The human visual cortex is divided into specialized modules that code a variety of different visual features, like motion in area MT/MST [
1,
2], faces in the fusiform face area (FFA; [
3]) and houses in the parahippocampal place area (PPA; [
4]). This division of labor entails a well-known problem: When confronted with multiple objects, how does the visual system 'know' which features belong together in one object?
This so-called 'binding problem' [
5] calls for the integration of information into object representations or 'object files' [
6]. The immediate consequences of such integration have been demonstrated in an elegant study by O'Craven et al. [
7]. Their subjects saw overlapping pictures of a house and a face, with either the house or the face moving. When subjects were asked to respond to the direction of the motion, attention spread from the motion to the object, regardless of which object was moving: Functional magnetic resonance imaging (fMRI) results showed that the PPA was activated more strongly when the house moved, and the FFA was activated more strongly when the face moved. This suggests that attending to an event creates some sort of functional link between the representations of its features, whether they are relevant (like the direction of the motion in this example) or irrelevant (like the faces or houses). Further support for this notion comes from a recent fMRI study by Yi et al. [
8] who found that face-selective regions in the FFA and lateral occipital cortex exhibited significantly less activation when (task-relevant) faces were repeated in (task-irrelevant) continuous versus discontinuous trajectories. Again, this suggests that attending to a moving object creates an object file in which object identity and spatiotemporal parameters are closely integrated.
To ensure stable percepts of objects (e.g., tolerating small changes in viewpoint or lighting), the functional links or object files need to be persistent over time.

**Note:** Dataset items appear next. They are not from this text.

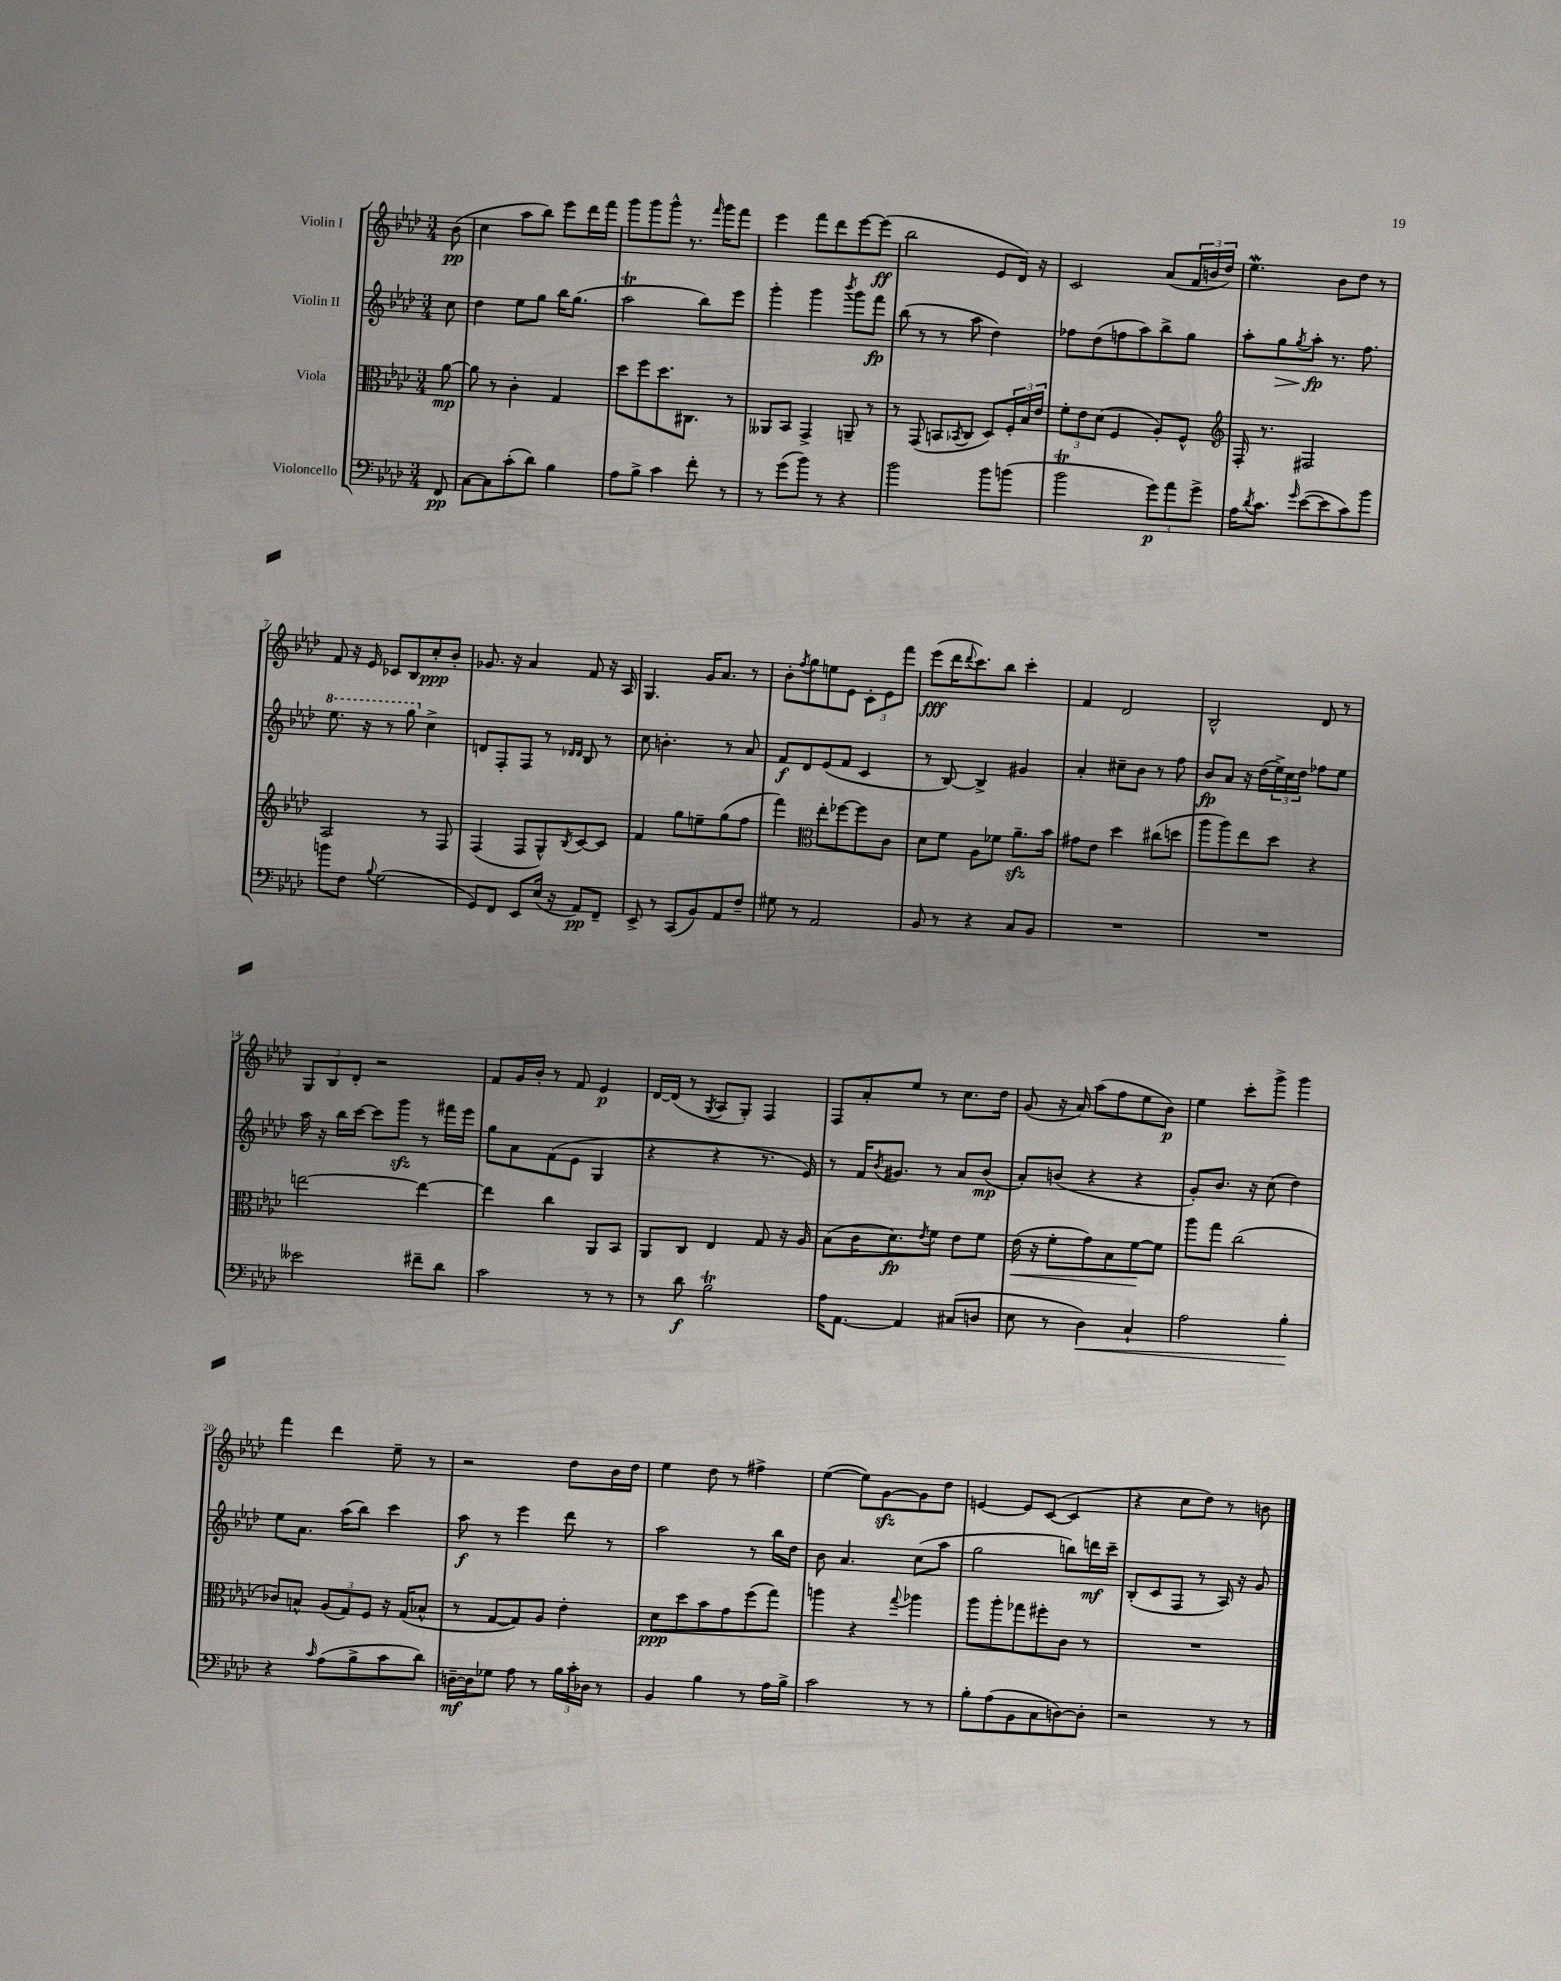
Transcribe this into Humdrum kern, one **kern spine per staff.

**kern	**kern	**kern	**kern
*staff4	*staff3	*staff2	*staff1
*clefF4	*clefC3	*clefG2	*clefG2
*k[b-e-a-d-]	*k[b-e-a-d-]	*k[b-e-a-d-]	*k[b-e-a-d-]
*M3/4	*M3/4	*M3/4	*M3/4
8FF/	[8a-\	8cc\	(8b-\
=	=	=	=
[8C\L	8a-\]	4dd-\	4cc\
8C\]	8r	.	.
(8c'\	4c'\	8ee-\L	8aa-\L
8d-\J)	.	8gg\J	8bb-\J)
4B-\	4G/	16bb-\LK	8eee-\L
.	.	(8.gg\J	.
.	.	.	16ddd-\L
.	.	.	16fff\JJ
=	=	=	=
8A-\L	8dd-\L	2aa-\	8ggg\L
8B-^\J	8ff\	.	8ggg\
4c\	8.dd-\	.	8ggg^^\J
.	.	.	8.r
.	8.C#\J	.	.
8f'\	.	8bb-\L)	.
.	.	.	16qqfff/
.	.	.	16ggg\LK
8r	8r	8eee-\J	8fff\J
=	=	=	=
8r	8AA--/L	4ggg'\	4eee-\
(8g\L	8BB-/J	.	.
8b-\J)	4GG^/	4ggg\	8fff\L
8r	.	.	8ddd-\
.	.	8qbbb-/	.
4r	8AA~/	8ggg\L	[8eee-\
.	8r	8fff\J	(8eee-\]J
=	=	=	=
2b-\	8r	(8bb-\	2bb-\
.	(8GG/	8r	.
.	8BB/L	8r	.
.	8qBB-/	.	.
.	8C/J	8aa-\	.
8b-\L	8D-/L)	4dd-\)	8e-/L
(8b\J	24F'/L	.	16d-/Jk)
.	24B-/	.	.
.	.	.	16r
.	24e-/JJ	.	.
=	=	=	=
2b-\	12f'\L	8ff-\L	2c/
.	12e-\	.	.
.	.	(8dd-\	.
.	(12d-\J	.	.
.	4F/	8ff\	.
.	.	8aa-\)	.
12g\L)	8A-'/L)	8bb-^\	(8a-/L
12a-\	.	.	.
.	8F^^/J	8gg\J	24f/L
12g^\J	.	.	24b/
.	.	.	24dd-/JJ)
=	=	=	=
*	*clefG2	*	*
16A-\LK	16F'/	8aa-'\L	4.ee-\
8qd-/	.	.	.
8.c\J	8.r	.	.
.	.	8gg\	.
16qqg/	.	8qgg/	.
([8e-\L	2F#/	8aa-'\J	.
8e-\]	.	8.r	8b-\L
8c\)	.	.	8dd-\J
.	.	8.ff\	.
8b-\J	.	.	8r
=	=	=	=
8b\L	2A-/	8.eee-\	8f/
8F\J	.	.	16r
.	.	16r	16e-/
8qqB-/	.	.	.
(2G\	.	8r	8c-/L
.	.	8ggg\	8B-/
.	8r	4cc^\	8cc'/
.	8F/	.	8b-'/J
=	=	=	=
8GG/L)	(4F/	8d/L	8.g-/
8FF/J	.	8F'/	.
.	.	.	16r
8EE-/L	8F/L	8F/J	4a-/
(16E-/Jk	8G^^/)	8r	.
16r	.	.	.
.	.	16qqd-/LL	.
.	8qB-/	16qqd-/JJ	.
8AA-/L)	[8c/	8B-/	8f/
8FF~/J	8c/]J	8r	16r
.	.	.	16A-/
=	=	=	=
8EE-^/	4f/	8cc\	4.G/
8r	.	4.b'\	.
(8CC/L	8gg\L	.	.
8BB-/)	8ee~\	.	16g/LK
.	.	.	8.a-/J
8AA-/	(8gg\	8r	.
8F~/J	8ff\J	8a-/	8r
=	=	=	=
8G#\	4fff\)	8f/L	8b-'\L
.	.	.	8qff/
8r	.	8d-/	8gg\
*	*clefC3	*	*
2AA-/	8ee-'\L	(8e-/	8ee\
.	[8ff-\	8f/J	8e-\J
.	8ff-\]	4c/	12c'\L
.	.	.	12e-\
.	8c\J	.	.
.	.	.	12fff\J
=	=	=	=
8BB-/	8d-\L	8r	(8eee-\L
8r	8f\J	[8B-/)	16ddd-\K
.	.	.	8qqddd-/
.	.	.	8.ccc\)
4r	8A-\L	4B-^/]	.
.	8f-\J	.	8bb-\J
8C/L	8.a-~\L	4g#/	4ccc'\
8BB-/J	.	.	.
.	16b-\Jk	.	.
=	=	=	=
2.r	8g#\L	4a-'/	4f/
.	8e-\J	.	.
.	4dd-\	8cc#~\L	2d-/
.	.	8b-\J	.
.	(8cc#\L	8r	.
.	8dd\J	8ff\	.
=	=	=	=
2.r	8aa-\L	8b-/L	2B-^^/
.	8aa-\)	8a-/J	.
.	8ee-\	16r	.
.	.	(16dd-\LL	.
.	8dd-\J	24ee-^\)	.
.	.	24cc\	.
.	.	24dd-\JJ	.
.	4r	8ff-\L	8d-/
.	.	8ee-\J	8r
=	=	=	=
2e--\	[2ee\	16aa-\	12G/L
.	.	16r	.
.	.	.	12B-/
.	.	16bb-\LL	.
.	.	.	12d-'/J
.	.	[16ccc\JJ	.
.	.	8ccc\]L	2r
.	.	8ggg\J	.
8f#~\L	4ee\_	8r	.
8d-\J	.	16fff#\LL	.
.	.	16eee-\JJ	.
=	=	=	=
2c\	4ee\]	8gg\L	8f/L
.	.	8a-\	16g/L
.	.	.	16b-'/JJ
.	4cc\	(8f\	8r
.	.	8e-\J	8f/
8r	8AA-/L	4G/	4e-/
8r	8BB-/J	.	.
=	=	=	=
8r	8AA-/L	4r	[16d-/LL
.	.	.	(16d-/]JJ
8d-\	8C/J	.	8r
.	.	.	8qG/
2B-\	4E-/	4r	8A-/L
.	.	.	8G'/J)
.	8G/	8.r	4F/
.	16r	.	.
.	16A-/	16e-/)	.
=	=	=	=
16A-\LK	(8B-\L	8r	8F/L
[8.AA-\J	.	.	.
.	16c\K	16f/LK	8a-'/
.	.	8qb-/	.
.	8.d-\)	8.g#/J	.
4AA-/]	.	.	8ee-/J
.	8qe-/	.	.
.	8f\J	8r	8r
(8C#/L	8e-\L	8a-/L	8.cc\L
8D/J	8f\J	(8b-/J	.
.	.	.	16dd-\Jk
=	=	=	=
8E-\	(16e-\	8a-'/L)	(8g/
.	16r	.	.
8r	8f'\L	(8b/J	16r
.	.	.	16a-/)
4D-\)	8g\)	4r	(8aa-\L
.	8B-\	.	8ff\
4C`/	[8f\	4r	8ee-\
.	8f\]J	.	8b-\J)
=	=	=	=
2A-\	8aa-\L	8g'/L)	4ee-\
.	8gg\J	8.b-/J	.
.	(2cc\	.	8ccc'\L
.	.	16r	.
.	.	(8cc\	8ggg^\J
4B-'\	.	4dd-\)	4ggg\
=	=	=	=
4r	8c-/L)	8ee-\L	4fff\
.	8B^^/J	8.a-\J	.
16qqc/	.	.	.
(8A-\L	(12A-/L	.	4ddd-\
.	.	(16aa-\LK	.
.	12G/)	.	.
8B-^\	.	8bb-\J)	.
.	12F/J	.	.
8c\	16r	4ccc\	8ee-~\
.	(16G/LK	.	.
8d-\J)	8B-^^/J	.	8r
=	=	=	=
[16D~\LL	8r	8aa-\	2r
16D\]J	.	.	.
8G-\J	[8G/L	8r	.
8A-\	8G/])	4eee-\	.
8r	8A-/J	.	.
24B-\LL	4e-'\	8ddd-\	8dd-\L
24c'\	.	.	.
24D-\JJ	.	.	.
8r	.	8r	16b-\L
.	.	.	16dd-\JJ
=	=	=	=
4BB-/	8d-\L	2aa-\	4ee-\
.	8dd-\	.	.
4B-\	8b-\	.	8dd-\
.	8g\	.	8r
8r	(8ff\	8r	4ff#^\
16A-\LL	8gg\J)	16bb-\LL	.
16B-^\JJ	.	16dd-\JJ	.
=	=	=	=
2c\	4aa\	8b-\	([4ee-\
.	.	4.a-/	.
.	4r	.	8ee-\]L)
.	.	.	[8g\
.	8qqgg/	.	.
8r	4aa-\	(8cc\L	8g\]
8r	.	8aa-\J	8dd-\J
=	=	=	=
8B-'\L	8aa-\L	2gg\	[4e/
(8A-\	8aa-'\	.	.
8BB-\	8gg-\	.	8e/]L
8C\	8ff#'\	.	([8c/J
[8D\)	8c\J	8bb\L)	4c/]
8D'\]J	8r	16ddd\L	.
.	.	16ccc~\JJ	.
=	=	=	=
2r	2.r	(8B-'/L	4r
.	.	8c/	.
.	.	8F/J	8cc\L
.	.	8r	8dd-\J)
8r	.	16A-/)	8r
.	.	16r	.
8r	.	8g/	8b\
==	==	==	==
*-	*-	*-	*-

Indeed, behavioral research suggests that object files outlive the events they represent by several seconds and that they affect subsequent behavior in a systematic fashion [
8,
9]. For example, if subjects respond to one feature (e.g., shape) of a two-dimensional stimulus (e.g., varying in shape and location), they respond faster and more accurately if the two stimulus features both repeat or both alternate, than if one feature repeats while the other alternates [
9-
14]. Consistent with the notion of object files, this finding suggests that processing an object binds its features such that if one or all of these features are encountered again, the whole object file is retrieved. If this involves reactivation of a feature that mismatches with features of the present object (which happens when one feature repeats and another alternates), performance is impaired because of the conflict between retrieved and perceptually available features and/or because the old associations need to be deconstructed [
14]). Note that the task described here did not require participants to integrate features; therefore the obtained effects provide a relatively pure measure of automatic, implicit integration processes, free of particular task-dependent strategies [
15].
Automatic retrieval of object files has the theoretically interesting property of mimicking several effects that are often attributed to executive control processes. For example, there is evidence that at least substantial portions of the flanker-compatibility effect [
16], the Simon effect [
17], inhibition of return [
18], and negative priming [
19] are actually produced by the impact of object files formed in the previous trial. However, the neural mechanisms underlying the hypothesized object-file retrieval are unknown and direct demonstrations that feature repetition actually induces the retrieval of corresponding object files are lacking. Accordingly, the present fMRI study was designed to test whether reviewing a particular stimulus feature reactivates the features of the object it previously accompanied. The features/objects that we used to address this question were motion, faces, and houses, which, as noted above, activate distinguishable regions of the occipitotemporal cortex [
7]. These stimuli have been shown to integrate in a similar way as more basic features such as location and color [
20]. As in previous studies [
9], participants were presented with two stimuli: A task-irrelevant prime (S1) and a probe (S2). Both stimuli consisted of blended pictures of a face and a house. On each trial, either the face or the house moved in one of two possible directions and participants were instructed to respond as quickly as possible to the direction of the moving object in S2. Thus, each stimulus consisted of two features (motion direction and moving object) that were orthogonally repeated or alternated between S1 and S2 (Figure ).
We expected to obtain the standard behavioral result: Repeating the motion direction and the moving object, or alternating both, should yield better performance than repeating one feature and alternating the other. The fMRI measures were used to test whether this pattern actually reflects object-file retrieval. In particular, our approach was to use activity in the FFA and PPA as an effective index of the degree to which the task-relevant stimulus feature (motion direction in S2) reactivated the task-irrelevant feature (moving object) it accompanied in S1. Thus, we examined whether repeating the motion direction reactivated the object (face or house) that moved in this direction in S1. Diagnostic for this reactivation effect are conditions in which the moving object changes (e.g., if a house moved in S1 but a face moved in S2): Repeating the motion direction in S2 should tend to reactivate the representation of the house that moved in this direction in S1, which should lead to a greater activation of the PPA than if motion direction alternates.